Diversified Gas & Oil is also due to IPO next week, having set out plans last month to raise $60m (£48m) through a float on Tuesday 6 December.
Surgical endoscopy specialist Creo Medical Group is due to list on the junior market the next day and Mongolian property developer Asia Pacific Investment Partners announced plans to float on Aim in December earlier this week.
How Aim, 21, has changed
The number of companies listed on Aim, which turned 21 this year, fell to below 1,000 for the first time since 2004 in October, according to Allenby Capital research. While 34 companies have floated so far this year – up from 31 across the whole of 2015 – 103 have delisted.
The London Stock Exchange Group points out, though, that Aim companies in 2016 are now bigger and raise more when floating.
Read more: Mongolian property developer aims for London float
The average market capitalisation of companies joining Aim in the last three years has been £88m, up from £17m in 2005, and average money raised has increased from £5m to £30.3m.

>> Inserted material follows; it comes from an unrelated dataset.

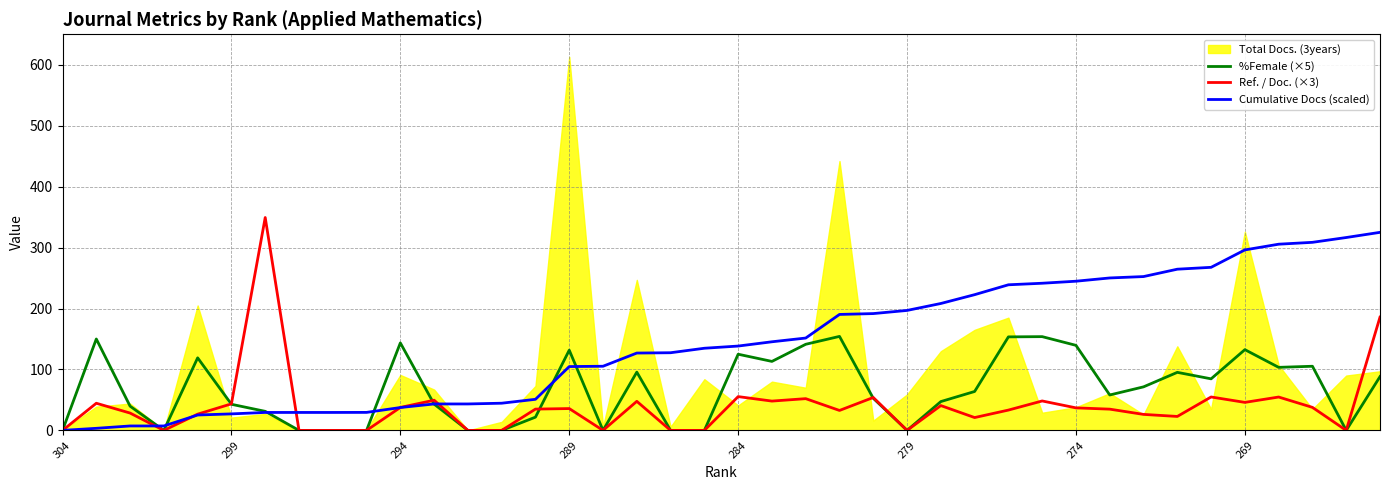

True or false: Cumulative Docs (scaled) and Ref. / Doc. (×3) intersect in this chart.

True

Aim companies that have listed this year are also, on average, trading up 31 per cent compared with when they floated.
“We expect a healthy December in terms of new companies joining the market and see a very encouraging pipeline for 2017,” Marcus Stuttard, head of Aim and UK primary markets at the London Stock Exchange Group.

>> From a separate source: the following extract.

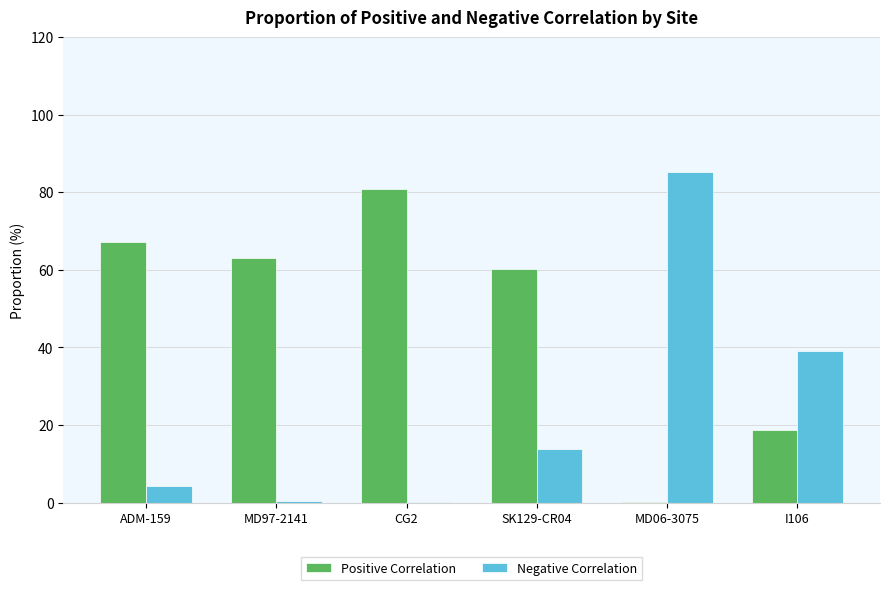

Between SK129-CR04 and I106, which series saw the biggest shift?

Positive Correlation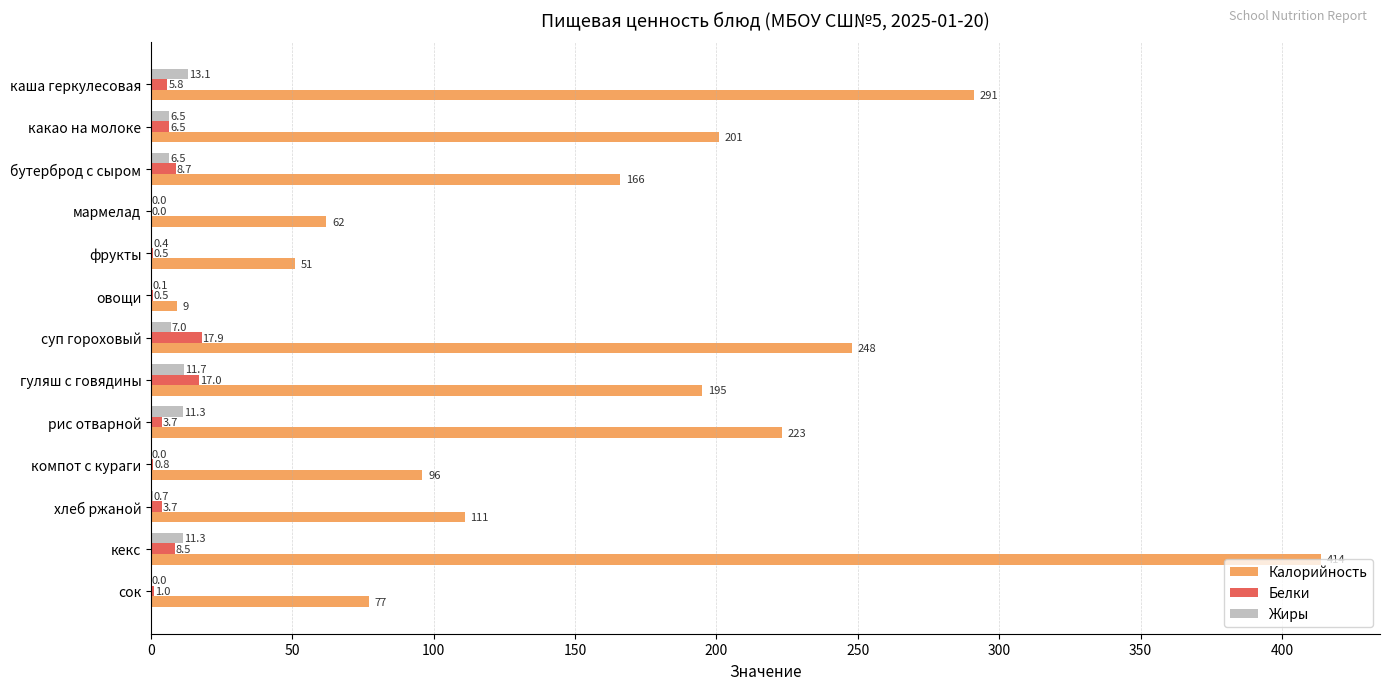

Which category has the highest value across all series?

кекс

While macro-events softened IPO markets worldwide, companies that floated on Aim this year have performed really well, up more than 30 per cent on average.
That’s a continuation of a three year trend that has seen an increasing number of larger, more mature companies using the market, raising really significant capital and providing robust returns for investors.
In now its 21st year AIM has certainly come of age.